_What you are asked to do_. Write only the number of lines in the records beneath that hold "Advisor".

_Collected data_.
────────────────────────────────────────

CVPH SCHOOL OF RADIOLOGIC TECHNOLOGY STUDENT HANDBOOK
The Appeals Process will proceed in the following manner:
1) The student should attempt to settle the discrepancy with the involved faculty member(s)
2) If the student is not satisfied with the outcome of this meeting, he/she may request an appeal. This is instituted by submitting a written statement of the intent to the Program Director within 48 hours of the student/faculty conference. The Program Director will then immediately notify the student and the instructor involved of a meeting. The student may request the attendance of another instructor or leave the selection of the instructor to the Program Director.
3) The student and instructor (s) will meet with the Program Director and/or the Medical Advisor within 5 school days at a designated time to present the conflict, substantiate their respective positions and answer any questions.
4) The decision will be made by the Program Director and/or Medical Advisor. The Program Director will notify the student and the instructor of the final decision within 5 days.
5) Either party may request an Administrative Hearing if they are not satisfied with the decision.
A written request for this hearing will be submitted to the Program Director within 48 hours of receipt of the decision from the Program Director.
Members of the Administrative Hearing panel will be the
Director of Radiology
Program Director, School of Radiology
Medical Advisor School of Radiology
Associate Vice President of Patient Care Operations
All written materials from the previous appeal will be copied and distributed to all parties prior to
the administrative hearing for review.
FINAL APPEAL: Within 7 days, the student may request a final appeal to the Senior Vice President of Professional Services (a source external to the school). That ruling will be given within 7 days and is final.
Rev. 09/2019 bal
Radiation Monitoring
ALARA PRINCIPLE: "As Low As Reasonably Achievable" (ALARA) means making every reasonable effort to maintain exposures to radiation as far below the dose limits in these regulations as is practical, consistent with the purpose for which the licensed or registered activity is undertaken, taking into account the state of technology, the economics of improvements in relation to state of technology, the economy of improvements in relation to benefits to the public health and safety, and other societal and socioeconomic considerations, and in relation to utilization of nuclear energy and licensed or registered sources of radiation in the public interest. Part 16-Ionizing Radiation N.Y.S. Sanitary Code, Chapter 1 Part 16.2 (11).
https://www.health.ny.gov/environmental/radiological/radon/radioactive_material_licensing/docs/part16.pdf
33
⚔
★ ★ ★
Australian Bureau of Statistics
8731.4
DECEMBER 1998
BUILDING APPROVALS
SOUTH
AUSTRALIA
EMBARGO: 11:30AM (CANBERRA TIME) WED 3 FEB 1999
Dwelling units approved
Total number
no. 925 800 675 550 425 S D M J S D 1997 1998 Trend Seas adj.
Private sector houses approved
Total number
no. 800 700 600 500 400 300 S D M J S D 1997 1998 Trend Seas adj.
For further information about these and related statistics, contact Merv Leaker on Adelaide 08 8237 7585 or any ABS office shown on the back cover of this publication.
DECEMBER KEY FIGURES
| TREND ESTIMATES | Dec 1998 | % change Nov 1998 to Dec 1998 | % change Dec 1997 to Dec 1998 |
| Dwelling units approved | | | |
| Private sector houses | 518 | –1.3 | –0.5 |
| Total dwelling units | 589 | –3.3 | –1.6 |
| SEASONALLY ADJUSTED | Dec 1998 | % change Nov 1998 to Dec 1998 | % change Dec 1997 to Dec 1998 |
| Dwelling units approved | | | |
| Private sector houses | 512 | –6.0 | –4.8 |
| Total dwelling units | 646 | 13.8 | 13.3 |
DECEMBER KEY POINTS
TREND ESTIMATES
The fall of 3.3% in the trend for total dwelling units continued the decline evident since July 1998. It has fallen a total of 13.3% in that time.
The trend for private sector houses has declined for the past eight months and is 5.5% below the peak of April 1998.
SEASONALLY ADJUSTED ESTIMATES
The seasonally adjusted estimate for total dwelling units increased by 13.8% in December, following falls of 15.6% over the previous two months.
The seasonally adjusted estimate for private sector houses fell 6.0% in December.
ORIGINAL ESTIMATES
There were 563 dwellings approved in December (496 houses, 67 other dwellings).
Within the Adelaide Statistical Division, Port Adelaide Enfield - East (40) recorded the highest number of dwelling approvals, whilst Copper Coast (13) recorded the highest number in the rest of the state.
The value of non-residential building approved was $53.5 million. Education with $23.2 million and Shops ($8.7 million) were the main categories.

────────────────────────────────────────

_Completed exercise_. 3